■ **EXERCISE OBJECTIVE**
Reproduce word for word the passage of the blog post below on shaving a goat before kidding, beginning with "(Pictured: Lilo's rear" and ending with "roost! Too funny.".

■ **TEXT BLOCK**
......

The family. We are a strange little band of characters trudging through life, sharing diseases and toothpaste, coveting one another's desserts, hiding shampoo, borrowing money, locking each other out of our rooms, inflicting pain and kissing to heal it in the same instant, loving, laughing, defending, and trying to figure out the common thread that binds us all together.

- Erma Bombeck

Friday, March 11, 2011

Shaving a Goat's Ass

(Pictured: Lilo's rear end)
Sorry about the title, but I found the greatest YouTube video on how to shave a goat before kidding and that was the name, "Shaving a Goat's Ass." It was so clear. And the guy was pretty funny too. He had another video about how a fat man catches chickens (he was pretty pudgy). Everyone would think they'd get to see him running around after chickens...but no, he went out to the coop at night and picked one up off the roost! Too funny.

Anyway, we are getting Lilo ready for kidding. One of the things that you can do to help is to shave her. The book I have calls it "crotching" but I haven't found anywhere else that calls it by that name. Who knows. You are supposed to shave the goat about a week before kidding. You shave all the way from the belly button, over the udder, and up to the tip of the tail. We only shaved around the tail and rear end...mainly because the clippers didn't seem sharp enough and I didn't want to be pulling her hair out.

The reason to clip around the vulva is to make clean up after birthing easier. There's lots of goop that gets stuck in long hair. If you shave it, you can clean her up with a wash cloth without pulling goop out of her hair.

......

■ **ENTRIES SUPPLIED**

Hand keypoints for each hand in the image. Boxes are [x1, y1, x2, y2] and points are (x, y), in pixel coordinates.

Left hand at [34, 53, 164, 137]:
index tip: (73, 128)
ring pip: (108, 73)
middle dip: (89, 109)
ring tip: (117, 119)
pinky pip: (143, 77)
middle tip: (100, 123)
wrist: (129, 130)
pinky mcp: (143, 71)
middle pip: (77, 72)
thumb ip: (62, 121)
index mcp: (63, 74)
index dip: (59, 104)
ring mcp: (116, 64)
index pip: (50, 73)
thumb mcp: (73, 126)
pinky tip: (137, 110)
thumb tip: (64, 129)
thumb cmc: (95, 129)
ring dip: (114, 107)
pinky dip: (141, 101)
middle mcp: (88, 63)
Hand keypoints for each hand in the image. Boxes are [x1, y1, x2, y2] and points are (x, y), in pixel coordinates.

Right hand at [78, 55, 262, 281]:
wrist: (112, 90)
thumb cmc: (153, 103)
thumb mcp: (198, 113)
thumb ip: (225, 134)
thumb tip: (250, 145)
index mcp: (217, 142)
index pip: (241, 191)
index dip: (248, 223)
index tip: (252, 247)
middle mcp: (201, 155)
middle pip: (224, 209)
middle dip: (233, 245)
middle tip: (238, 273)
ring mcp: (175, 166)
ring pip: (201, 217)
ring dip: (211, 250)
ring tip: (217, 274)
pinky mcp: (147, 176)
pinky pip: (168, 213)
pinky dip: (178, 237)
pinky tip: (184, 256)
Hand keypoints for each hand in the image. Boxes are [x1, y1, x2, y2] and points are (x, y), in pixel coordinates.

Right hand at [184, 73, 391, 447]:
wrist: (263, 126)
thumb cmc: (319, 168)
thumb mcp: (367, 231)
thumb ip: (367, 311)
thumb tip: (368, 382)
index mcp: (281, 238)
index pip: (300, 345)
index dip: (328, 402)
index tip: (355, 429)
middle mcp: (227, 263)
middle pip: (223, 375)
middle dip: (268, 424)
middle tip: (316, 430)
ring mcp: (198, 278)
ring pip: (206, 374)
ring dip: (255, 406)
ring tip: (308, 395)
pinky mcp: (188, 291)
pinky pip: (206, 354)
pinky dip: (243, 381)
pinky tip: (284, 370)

......

■ **ANSWER BOX**
(Pictured: Lilo's rear end)
Sorry about the title, but I found the greatest YouTube video on how to shave a goat before kidding and that was the name, "Shaving a Goat's Ass." It was so clear. And the guy was pretty funny too. He had another video about how a fat man catches chickens (he was pretty pudgy). Everyone would think they'd get to see him running around after chickens...but no, he went out to the coop at night and picked one up off the roost! Too funny.